プライド~二十九話~
この家で暮らすのに何度も心が折れた。
自分の置かれたこの存在を 何度も恨み涙を流して
そしてそんな夜を何度も何度もやりすごし朝がきて
そのうち私は少しづつ変わって行った。
あきらめ
孤独と絶望感と恨み
板垣家に対しての複雑な思いはやがて心を支配した。
いつか……いつか
必ず……復讐してやると……
幸いなことに小学校は 二人とは違った。
凛と華子は車で私立の小学校へ通い
私は歩いて近所の小学校に通った。
学校は天国だった。
私が唯一プライドを持てる場所だった。
勉強は嫌いじゃないし 家でもやることといえば
手伝い以外は 読書か勉強しかなかったから
華子と凛の成績がパッとしないのを尻目に
私は常に学年トップ成績だった。
だけどどんなに頑張っても
誰もほめてはくれなかった。
少し成績のあがった華子が
叔父と叔母に褒められている姿を見て悲しかった。
私の通信簿はさっと目を通して
叔父は何も言わずにシャチハタを簡単に押した。
家庭からの通信欄にはいつも白紙
どんなに成績がよくても褒めてくれる人は
一人もいないけど
私の成績が華子よりいいということは
板垣家にとっての復讐に組み入れられている。
それが私の生きる糧になった。
お菓子やジュースをのべつなく食べて過ごす
凛と華子にニキビが出初めた中学生の頃
私の肌には一つもニキビはなかった。
石鹸でしかあらわない私の顔は
石鹸のように白くて澄んでいる。
二人がニキビで悩んでいる姿を見ながら優越感に浸る。
それも復讐
二人に勝っているところを探しては
自己満足に浸った。
相変わらず二人は圭くんのことで言い争っている。
意中の圭くんは一度も帰って来ない
おまけに高校を卒業したら本州の大学に進んでしまって
知らされていなかった華子は
しばらくご飯も食べられないほど憔悴しきっていた。
「おとうさまもおかあさまも大嫌い!!」
華子の悲鳴と泣き声が家中に響き渡る。
華子の扱いに悩む二人を見ながらこう言った。
「ざまみろ」
愉快だった。
板垣家に対しての恨みで一杯の私は 叔父が悩む姿は
どんなお笑い番組より楽しくてたまらない。
そんなある日 電話が鳴った。
「板垣でございます。

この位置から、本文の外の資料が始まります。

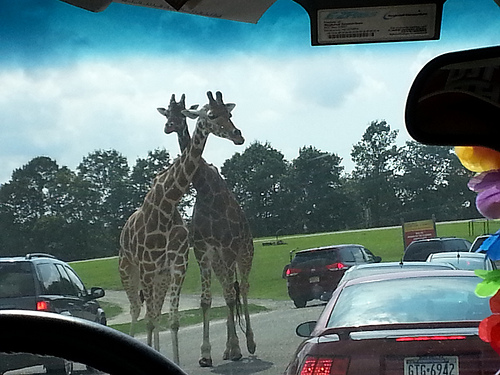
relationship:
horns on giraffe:
[202, 89, 214, 104] [117, 90, 248, 367]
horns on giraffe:
[212, 89, 223, 106] [117, 90, 248, 367]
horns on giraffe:
[165, 93, 176, 108] [158, 93, 256, 365]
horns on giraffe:
[177, 92, 187, 105] [158, 93, 256, 365]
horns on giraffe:
[204, 89, 215, 104] [161, 98, 281, 363]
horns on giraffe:
[180, 94, 188, 106] [126, 88, 246, 349]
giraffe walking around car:
[147, 103, 247, 208] [312, 267, 499, 369]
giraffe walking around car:
[158, 93, 258, 365] [312, 267, 499, 369]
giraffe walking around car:
[147, 103, 247, 208] [3, 250, 108, 349]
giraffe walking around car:
[158, 93, 258, 365] [3, 250, 108, 349]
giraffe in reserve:
[117, 90, 248, 367] [31, 86, 471, 305]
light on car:
[285, 266, 291, 275] [284, 242, 390, 303]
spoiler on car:
[317, 322, 486, 341] [282, 268, 497, 373]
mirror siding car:
[372, 255, 382, 262] [325, 277, 497, 373]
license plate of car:
[401, 350, 463, 374] [277, 256, 498, 374]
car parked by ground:
[285, 241, 384, 308] [119, 297, 332, 375]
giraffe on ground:
[158, 93, 256, 365] [119, 297, 332, 375]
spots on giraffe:
[140, 220, 185, 270] [117, 90, 248, 367]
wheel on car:
[280, 289, 314, 319] [276, 207, 391, 311]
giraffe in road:
[158, 93, 258, 365] [218, 320, 290, 367]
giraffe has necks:
[117, 90, 248, 367] [145, 130, 229, 205]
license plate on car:
[401, 350, 463, 374] [282, 260, 498, 367]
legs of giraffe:
[121, 285, 181, 367] [117, 90, 248, 367]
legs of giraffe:
[195, 259, 259, 366] [158, 93, 256, 365]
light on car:
[299, 353, 339, 371] [292, 258, 499, 372]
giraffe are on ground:
[117, 90, 248, 367] [119, 297, 332, 375]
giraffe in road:
[158, 93, 258, 365] [98, 290, 324, 369]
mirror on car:
[88, 287, 105, 299] [3, 253, 106, 326]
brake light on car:
[328, 260, 345, 270] [284, 242, 390, 303]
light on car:
[35, 298, 50, 312] [3, 253, 106, 326]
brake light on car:
[395, 334, 465, 342] [282, 268, 497, 373]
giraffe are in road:
[117, 90, 248, 367] [98, 290, 324, 369]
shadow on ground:
[216, 356, 272, 373] [207, 320, 290, 373]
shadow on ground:
[216, 356, 272, 373] [203, 322, 286, 373]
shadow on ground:
[216, 356, 272, 373] [196, 321, 289, 371]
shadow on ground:
[216, 356, 272, 373] [193, 317, 287, 372]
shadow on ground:
[216, 356, 272, 373] [185, 316, 290, 373]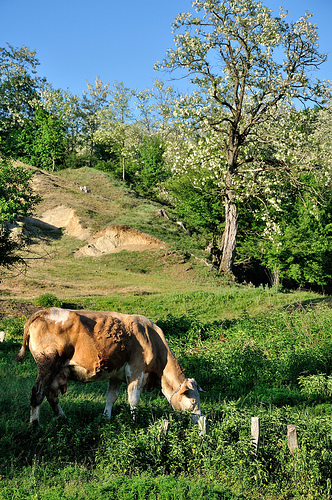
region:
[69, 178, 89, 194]
white object on top of hill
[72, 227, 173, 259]
deep hole on hill side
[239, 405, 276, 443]
short tan post in field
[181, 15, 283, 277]
large tree with white buds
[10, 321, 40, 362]
cow's tan and brown tail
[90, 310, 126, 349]
wavy bumps on side of cow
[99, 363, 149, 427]
cow's tan and brown leg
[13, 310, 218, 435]
brown and tan cow grazing in field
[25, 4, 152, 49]
clear blue skies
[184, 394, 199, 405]
tan eye on cow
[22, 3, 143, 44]
blue, clear sky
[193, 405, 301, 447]
wooden posts stuck into the ground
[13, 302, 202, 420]
brown and white cow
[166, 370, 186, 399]
cord or rope around cow's neck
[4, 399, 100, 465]
shadow on grass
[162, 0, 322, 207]
white buds on trees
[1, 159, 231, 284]
low hill behind brown and white cow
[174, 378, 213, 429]
cow's face in the grass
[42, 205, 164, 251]
bare brown areas of hill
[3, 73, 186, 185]
trees on distant hill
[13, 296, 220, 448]
Brown and white cow.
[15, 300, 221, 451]
A cow eating grass.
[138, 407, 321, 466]
An old wooden fence.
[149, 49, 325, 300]
Tall green trees in the background.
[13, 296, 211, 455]
A skinny brown cow.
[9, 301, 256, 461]
Cow outside of fence line.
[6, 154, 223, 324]
Erosion of the hillside.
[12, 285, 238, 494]
Cow with collar a on.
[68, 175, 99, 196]
Rocks are on the hillside.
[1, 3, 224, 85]
No clouds in the sky.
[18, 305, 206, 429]
Brown and white cow grazing on grass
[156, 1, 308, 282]
Tall tree with lots of leaves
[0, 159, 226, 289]
A sandy hill in the background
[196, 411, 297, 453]
broken pieces of old fence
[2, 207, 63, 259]
Shadows of the tress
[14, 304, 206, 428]
A bovine with its head down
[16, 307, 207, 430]
A large cow eating grass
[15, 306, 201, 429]
A brown and white cow eating grass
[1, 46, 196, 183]
Tall tress in the background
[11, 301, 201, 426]
A cow with its head down grazing in the grass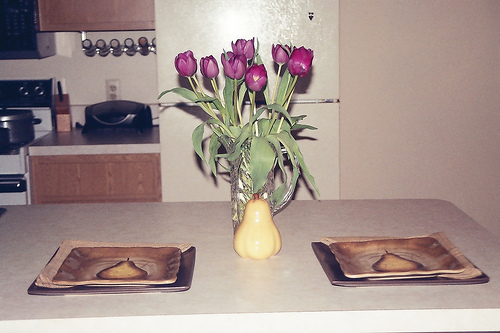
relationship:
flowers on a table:
[166, 23, 321, 264] [3, 193, 499, 331]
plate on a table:
[25, 237, 198, 299] [3, 193, 499, 331]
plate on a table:
[307, 226, 494, 296] [3, 193, 499, 331]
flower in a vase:
[242, 57, 276, 145] [218, 131, 289, 251]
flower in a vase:
[219, 47, 248, 133] [218, 131, 289, 251]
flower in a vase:
[267, 37, 293, 107] [218, 131, 289, 251]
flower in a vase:
[230, 33, 259, 61] [218, 131, 289, 251]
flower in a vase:
[173, 47, 202, 110] [218, 131, 289, 251]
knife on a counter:
[53, 77, 69, 105] [32, 101, 163, 154]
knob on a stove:
[33, 83, 46, 98] [1, 72, 57, 202]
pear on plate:
[91, 252, 150, 287] [25, 237, 198, 299]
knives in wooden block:
[53, 77, 69, 105] [50, 92, 78, 135]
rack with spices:
[78, 33, 158, 60] [84, 39, 155, 56]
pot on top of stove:
[3, 104, 40, 148] [1, 72, 57, 202]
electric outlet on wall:
[102, 77, 121, 103] [60, 34, 159, 105]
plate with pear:
[25, 237, 198, 299] [91, 252, 150, 287]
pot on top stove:
[3, 104, 40, 148] [1, 72, 57, 202]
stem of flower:
[172, 83, 212, 126] [168, 39, 204, 97]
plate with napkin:
[25, 237, 198, 299] [54, 244, 186, 286]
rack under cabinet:
[78, 33, 158, 60] [36, 2, 155, 31]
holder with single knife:
[50, 92, 78, 135] [53, 77, 69, 105]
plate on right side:
[307, 226, 494, 296] [447, 5, 499, 311]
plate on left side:
[25, 237, 198, 299] [3, 2, 35, 332]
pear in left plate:
[91, 252, 150, 287] [25, 237, 198, 299]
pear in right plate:
[368, 243, 429, 279] [307, 226, 494, 296]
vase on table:
[218, 131, 289, 251] [3, 193, 499, 331]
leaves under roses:
[155, 82, 322, 211] [166, 31, 318, 99]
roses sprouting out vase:
[166, 31, 318, 99] [218, 131, 289, 251]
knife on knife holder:
[53, 77, 69, 105] [50, 92, 78, 135]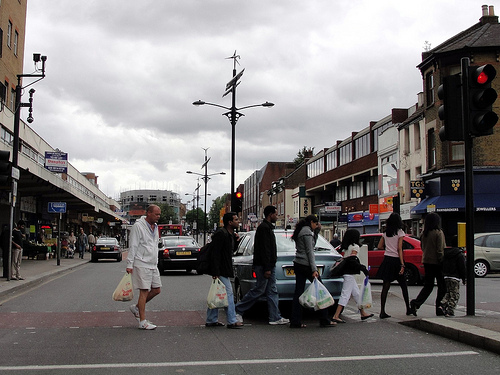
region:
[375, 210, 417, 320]
The woman wearing a pink shirt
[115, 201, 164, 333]
The man wearing a white hoodie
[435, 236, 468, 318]
a small boy wearing camouflage pants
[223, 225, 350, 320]
The blue car behind the people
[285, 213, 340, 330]
The woman wearing a grey sweater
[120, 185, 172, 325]
man carrying white bag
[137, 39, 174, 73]
white clouds in blue sky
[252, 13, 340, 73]
white clouds in blue sky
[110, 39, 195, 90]
white clouds in blue sky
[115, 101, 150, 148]
white clouds in blue sky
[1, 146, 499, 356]
People walking across a city street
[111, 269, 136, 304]
A plastic bag in a man's hand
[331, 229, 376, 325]
A little girl crossing a street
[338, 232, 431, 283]
A red car pulling into traffic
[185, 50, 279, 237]
Lights on a metal pole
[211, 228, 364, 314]
A blue car on a city street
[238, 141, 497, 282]
Row of buildings lining a busy street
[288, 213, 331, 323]
Woman with a ponytail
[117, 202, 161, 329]
man with white bags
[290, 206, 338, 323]
woman with white bags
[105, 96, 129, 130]
white clouds in blue sky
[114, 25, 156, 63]
white clouds in blue sky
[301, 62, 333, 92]
white clouds in blue sky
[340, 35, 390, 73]
white clouds in blue sky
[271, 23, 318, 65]
white clouds in blue sky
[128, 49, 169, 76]
white clouds in blue sky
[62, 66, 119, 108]
white clouds in blue sky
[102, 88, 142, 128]
white clouds in blue sky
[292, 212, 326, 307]
woman carrying white bags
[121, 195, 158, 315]
man carrying white bags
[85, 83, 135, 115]
white clouds in blue sky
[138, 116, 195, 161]
white clouds in blue sky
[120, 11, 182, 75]
white clouds in blue sky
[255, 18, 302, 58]
white clouds in blue sky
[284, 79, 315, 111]
white clouds in blue sky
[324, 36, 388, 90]
white clouds in blue sky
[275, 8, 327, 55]
white clouds in blue sky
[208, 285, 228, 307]
a plastic bag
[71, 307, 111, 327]
a crosswalk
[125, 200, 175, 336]
a man walking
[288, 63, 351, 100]
clouds in the sky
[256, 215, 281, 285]
man wearing a black shirt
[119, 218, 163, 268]
man wearing a white shirt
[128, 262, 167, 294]
man wearing white shorts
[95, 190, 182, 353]
man walking across street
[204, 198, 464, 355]
people walking across street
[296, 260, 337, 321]
lady holding bags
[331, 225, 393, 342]
girl holding bag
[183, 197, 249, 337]
boy holding bag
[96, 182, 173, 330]
man holding bag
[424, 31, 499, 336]
traffic light on street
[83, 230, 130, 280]
car parked on side of road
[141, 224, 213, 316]
car driving on street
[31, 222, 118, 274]
people walking on side walk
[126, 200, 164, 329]
guy is holding plastic bag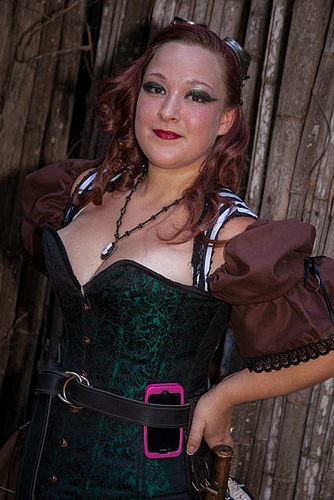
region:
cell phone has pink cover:
[142, 380, 183, 460]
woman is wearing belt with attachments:
[14, 363, 235, 498]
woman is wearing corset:
[29, 221, 240, 498]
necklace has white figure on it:
[100, 163, 184, 261]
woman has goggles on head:
[165, 13, 252, 86]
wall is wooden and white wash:
[0, 0, 333, 498]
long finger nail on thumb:
[184, 446, 194, 456]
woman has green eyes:
[141, 80, 215, 104]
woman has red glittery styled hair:
[71, 15, 251, 246]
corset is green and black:
[26, 221, 237, 497]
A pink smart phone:
[141, 378, 187, 462]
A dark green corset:
[9, 215, 233, 497]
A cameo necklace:
[98, 163, 206, 261]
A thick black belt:
[20, 354, 224, 496]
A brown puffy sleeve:
[199, 214, 330, 381]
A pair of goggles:
[156, 10, 256, 77]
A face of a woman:
[130, 17, 239, 177]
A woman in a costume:
[14, 12, 330, 496]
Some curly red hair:
[87, 16, 254, 249]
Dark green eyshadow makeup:
[181, 83, 221, 104]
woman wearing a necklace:
[110, 170, 143, 233]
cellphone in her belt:
[133, 379, 201, 461]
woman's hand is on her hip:
[173, 386, 240, 456]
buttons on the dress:
[77, 304, 96, 443]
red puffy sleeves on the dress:
[220, 223, 303, 304]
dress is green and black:
[117, 398, 129, 476]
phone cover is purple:
[130, 387, 196, 465]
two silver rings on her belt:
[67, 365, 88, 405]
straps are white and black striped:
[206, 189, 248, 235]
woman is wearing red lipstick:
[151, 119, 195, 143]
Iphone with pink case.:
[139, 382, 186, 462]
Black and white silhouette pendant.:
[95, 238, 122, 259]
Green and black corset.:
[38, 216, 235, 496]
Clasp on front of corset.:
[49, 293, 93, 486]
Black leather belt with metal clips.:
[17, 357, 219, 498]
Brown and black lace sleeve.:
[204, 215, 331, 372]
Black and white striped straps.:
[183, 182, 256, 292]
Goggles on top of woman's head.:
[167, 15, 252, 78]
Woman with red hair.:
[102, 10, 259, 191]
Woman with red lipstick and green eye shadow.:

」いつものように電話に出る。
「あ…シノさん……じゃないよね……?」
優しい男の人の声
「シノさんは今 買いものです。」
「そっか……。ナオさんはいる?」
屋上に洗濯物を干しに行ったナオさんが
ちょうど戻ってきたから
「電話です。」と差し出した。
「はい…お電話かわりました。
………あら…圭さん!?おひさしぶりです~。
……そうなんです。幸ちゃんです…………はい…はい…
そうなんですか?……華子さん喜びますよ………
ええ……明日ですね。わかりました……
それにしても何年ぶりですか?……また素敵になられたんでしょう?
楽しみにしています。」
そう言うと電話をきった。
「大変大変」
ナオさんはそう言うとバタバタと動き始めた。
「明日 おじょうさまのお誕生日だったわ。
すっかり忘れるとこだった。」
誕生日……
早生まれの華子は三月生まれで
すっかり忘れ去られている私の誕生日は四月だった。
誕生日は命日……
私の……喜ぶことのできない日になっている。